══ 本文抜粋 ══

磯田 たしかに。「マスクをしないで最後まで頑張ろうと思っている」と語った元総理もいて「竹やり」精神論だと批判を浴びました。
スー 磯田さんのご著書『天災から日本史を読みなおす―先人に学ぶ防災』(中公新書)に「ペナルティーを科す西洋文化」と「要請と自粛の日本文化」という対比がありますが、日本は歴史的にずっとそうなのでしょうか。
磯田 江戸幕府の権力が確立してからです。関ヶ原の戦いの1600年から100年間は、一都市で一年に数件、処刑をしている。見せしめです。言うことを聞かなかったら殺されるという血みどろの時代を経て、お上の言うことをよく聞く国民性にしつけられた。
ジェーン・スー「片手に壊れたマスクを持ちながら自転車を漕いだ」

═══
══ データ抜粋 ══

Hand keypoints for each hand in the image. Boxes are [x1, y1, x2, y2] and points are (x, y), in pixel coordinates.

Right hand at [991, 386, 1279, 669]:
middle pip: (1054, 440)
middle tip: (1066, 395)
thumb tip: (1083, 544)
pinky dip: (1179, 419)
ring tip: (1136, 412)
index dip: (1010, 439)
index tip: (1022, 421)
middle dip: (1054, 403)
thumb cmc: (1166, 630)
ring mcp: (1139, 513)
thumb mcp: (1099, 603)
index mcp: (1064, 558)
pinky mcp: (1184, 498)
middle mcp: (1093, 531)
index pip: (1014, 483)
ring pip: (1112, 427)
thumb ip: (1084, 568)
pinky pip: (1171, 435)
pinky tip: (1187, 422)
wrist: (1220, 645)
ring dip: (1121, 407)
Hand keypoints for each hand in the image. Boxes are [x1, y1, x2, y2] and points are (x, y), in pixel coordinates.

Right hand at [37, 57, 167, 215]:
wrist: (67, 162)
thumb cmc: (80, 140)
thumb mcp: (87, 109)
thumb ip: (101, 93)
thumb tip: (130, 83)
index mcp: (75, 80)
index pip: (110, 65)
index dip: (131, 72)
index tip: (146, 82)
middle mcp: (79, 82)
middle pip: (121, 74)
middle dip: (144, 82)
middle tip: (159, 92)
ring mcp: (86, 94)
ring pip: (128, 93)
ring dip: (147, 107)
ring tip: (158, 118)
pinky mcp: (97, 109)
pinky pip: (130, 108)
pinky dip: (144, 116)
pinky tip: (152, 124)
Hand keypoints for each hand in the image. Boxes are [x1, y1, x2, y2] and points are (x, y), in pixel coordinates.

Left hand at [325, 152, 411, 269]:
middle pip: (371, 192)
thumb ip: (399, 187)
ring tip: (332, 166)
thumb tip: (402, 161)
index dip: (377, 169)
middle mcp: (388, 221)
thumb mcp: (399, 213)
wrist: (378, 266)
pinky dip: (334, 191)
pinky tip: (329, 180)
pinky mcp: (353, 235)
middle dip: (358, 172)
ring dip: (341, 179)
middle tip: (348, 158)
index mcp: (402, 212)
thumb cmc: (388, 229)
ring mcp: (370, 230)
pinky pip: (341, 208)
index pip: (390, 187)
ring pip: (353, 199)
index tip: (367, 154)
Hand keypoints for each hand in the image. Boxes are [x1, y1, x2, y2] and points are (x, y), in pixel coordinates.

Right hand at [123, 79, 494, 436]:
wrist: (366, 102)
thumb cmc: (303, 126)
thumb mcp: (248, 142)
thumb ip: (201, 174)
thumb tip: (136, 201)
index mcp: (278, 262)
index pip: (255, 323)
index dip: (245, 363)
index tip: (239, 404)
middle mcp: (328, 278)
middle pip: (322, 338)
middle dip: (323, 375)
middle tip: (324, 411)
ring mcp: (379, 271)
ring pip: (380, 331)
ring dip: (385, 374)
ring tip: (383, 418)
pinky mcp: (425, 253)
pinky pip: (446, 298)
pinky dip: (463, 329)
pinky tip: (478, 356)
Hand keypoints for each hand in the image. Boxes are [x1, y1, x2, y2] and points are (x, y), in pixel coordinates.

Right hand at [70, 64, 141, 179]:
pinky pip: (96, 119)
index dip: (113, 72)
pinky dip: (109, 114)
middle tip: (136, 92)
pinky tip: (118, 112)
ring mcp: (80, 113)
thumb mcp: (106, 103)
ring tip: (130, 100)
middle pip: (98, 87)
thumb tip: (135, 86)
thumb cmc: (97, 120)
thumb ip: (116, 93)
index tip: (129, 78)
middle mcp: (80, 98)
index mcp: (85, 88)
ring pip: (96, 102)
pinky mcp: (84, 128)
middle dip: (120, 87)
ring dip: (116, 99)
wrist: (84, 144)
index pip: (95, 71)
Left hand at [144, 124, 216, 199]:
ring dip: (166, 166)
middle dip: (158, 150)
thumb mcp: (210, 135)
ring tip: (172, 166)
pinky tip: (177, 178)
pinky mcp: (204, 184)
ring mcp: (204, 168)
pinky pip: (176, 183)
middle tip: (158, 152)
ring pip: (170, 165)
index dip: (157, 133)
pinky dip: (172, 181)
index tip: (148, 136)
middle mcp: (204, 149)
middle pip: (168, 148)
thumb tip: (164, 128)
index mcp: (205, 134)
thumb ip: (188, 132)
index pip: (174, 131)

═══

• 設問:
**a)** 日本の自粛文化をめぐる対談で、磯田氏は日本がいつから「要請と自粛」の国になったと述べているか。
**b)** 日本の自粛文化をめぐる対談を、途切れたところから再開して書き進める。

• 解答:
**a)** 江戸幕府の権力が確立してから。

**b)**
スー 国民の相互監視でまかなってきた部分も大きいんでしょうね。実はこの前、都会のど真ん中で突然、マスクの紐が切れたんですよ。
磯田 僕も切れちゃって、一生懸命結んだことがあります。
スー そこで私が何をしたかというと、片手に壊れたマスクを持ちながら自転車を漕いだ。見ず知らずの人たちに「あるけれども駄目だったんだ」と知ってもらうためです。非国民ではないとアピールするようなことを、自分もやるんだなと苦笑しましたけど。
磯田 100年前、スペイン風邪流行時のロサンゼルス市条例は、私たちからは考えられない内容です。罹患者は家の戸口に青色カードを掲示。肺炎になると白色カードにする。つまり「この家には患者がいる」と示すわけです。牛乳箱の置き場所まで指定し、規則を守らなければ、ロス市警が巡回して罰するとも書いてあります。
中野 恐ろしい……。
磯田 実はこの条例、日本の内務省衛生局も入手しているんです。当時の内務警察なら完璧に実行する力は持っていたはずなのに、実施しなかった。
中野 なぜでしょうか?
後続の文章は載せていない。